*WHAT THE TASK ASKS*: Present each line of the material below as a numbered list, leaving out any blank lines.

*PROVIDED RECORDS*:
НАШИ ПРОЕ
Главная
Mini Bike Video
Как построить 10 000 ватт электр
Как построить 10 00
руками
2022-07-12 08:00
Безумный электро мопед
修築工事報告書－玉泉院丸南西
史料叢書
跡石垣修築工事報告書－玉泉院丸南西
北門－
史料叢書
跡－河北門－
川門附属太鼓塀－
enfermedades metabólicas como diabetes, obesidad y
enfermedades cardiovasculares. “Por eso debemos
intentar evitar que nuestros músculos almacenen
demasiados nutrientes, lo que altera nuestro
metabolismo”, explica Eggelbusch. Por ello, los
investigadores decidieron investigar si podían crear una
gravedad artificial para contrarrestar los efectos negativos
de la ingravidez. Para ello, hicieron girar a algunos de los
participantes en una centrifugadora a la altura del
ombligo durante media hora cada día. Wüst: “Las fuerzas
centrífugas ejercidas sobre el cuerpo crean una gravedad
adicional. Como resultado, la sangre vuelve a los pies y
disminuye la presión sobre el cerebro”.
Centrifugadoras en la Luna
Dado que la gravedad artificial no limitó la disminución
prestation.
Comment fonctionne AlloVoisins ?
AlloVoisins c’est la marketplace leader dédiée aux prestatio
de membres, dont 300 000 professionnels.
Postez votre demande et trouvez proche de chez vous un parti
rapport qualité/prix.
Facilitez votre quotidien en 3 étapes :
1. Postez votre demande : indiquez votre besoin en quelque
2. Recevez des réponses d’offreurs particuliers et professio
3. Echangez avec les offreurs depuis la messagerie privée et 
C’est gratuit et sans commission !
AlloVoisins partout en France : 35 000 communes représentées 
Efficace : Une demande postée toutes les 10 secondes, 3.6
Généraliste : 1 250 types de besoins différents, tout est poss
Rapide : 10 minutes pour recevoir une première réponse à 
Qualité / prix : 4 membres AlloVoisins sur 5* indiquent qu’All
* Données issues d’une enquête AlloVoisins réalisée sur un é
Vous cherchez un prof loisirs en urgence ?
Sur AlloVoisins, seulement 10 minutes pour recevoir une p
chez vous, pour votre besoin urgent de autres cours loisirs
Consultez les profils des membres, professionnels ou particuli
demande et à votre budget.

*ANSWER TO THE EXERCISE*:
1. НАШИ ПРОЕ
2. Главная
3. Mini Bike Video
4. Как построить 10 000 ватт электр
5. Как построить 10 00
6. руками
7. 2022-07-12 08:00
8. Безумный электро мопед
9. 修築工事報告書－玉泉院丸南西
10. 史料叢書
11. 跡石垣修築工事報告書－玉泉院丸南西
12. 北門－
13. 史料叢書
14. 跡－河北門－
15. 川門附属太鼓塀－
16. enfermedades metabólicas como diabetes, obesidad y
17. enfermedades cardiovasculares. “Por eso debemos
18. intentar evitar que nuestros músculos almacenen
19. demasiados nutrientes, lo que altera nuestro
20. metabolismo”, explica Eggelbusch. Por ello, los
21. investigadores decidieron investigar si podían crear una
22. gravedad artificial para contrarrestar los efectos negativos
23. de la ingravidez. Para ello, hicieron girar a algunos de los
24. participantes en una centrifugadora a la altura del
25. ombligo durante media hora cada día. Wüst: “Las fuerzas
26. centrífugas ejercidas sobre el cuerpo crean una gravedad
27. adicional. Como resultado, la sangre vuelve a los pies y
28. disminuye la presión sobre el cerebro”.
29. Centrifugadoras en la Luna
30. Dado que la gravedad artificial no limitó la disminución
31. prestation.
32. Comment fonctionne AlloVoisins ?
33. AlloVoisins c’est la marketplace leader dédiée aux prestatio
34. de membres, dont 300 000 professionnels.
35. Postez votre demande et trouvez proche de chez vous un parti
36. rapport qualité/prix.
37. Facilitez votre quotidien en 3 étapes :
38. 1. Postez votre demande : indiquez votre besoin en quelque
39. 2. Recevez des réponses d’offreurs particuliers et professio
40. 3. Echangez avec les offreurs depuis la messagerie privée et 
41. C’est gratuit et sans commission !
42. AlloVoisins partout en France : 35 000 communes représentées 
43. Efficace : Une demande postée toutes les 10 secondes, 3.6
44. Généraliste : 1 250 types de besoins différents, tout est poss
45. Rapide : 10 minutes pour recevoir une première réponse à 
46. Qualité / prix : 4 membres AlloVoisins sur 5* indiquent qu’All
47. * Données issues d’une enquête AlloVoisins réalisée sur un é
48. Vous cherchez un prof loisirs en urgence ?
49. Sur AlloVoisins, seulement 10 minutes pour recevoir une p
50. chez vous, pour votre besoin urgent de autres cours loisirs
51. Consultez les profils des membres, professionnels ou particuli
52. demande et à votre budget.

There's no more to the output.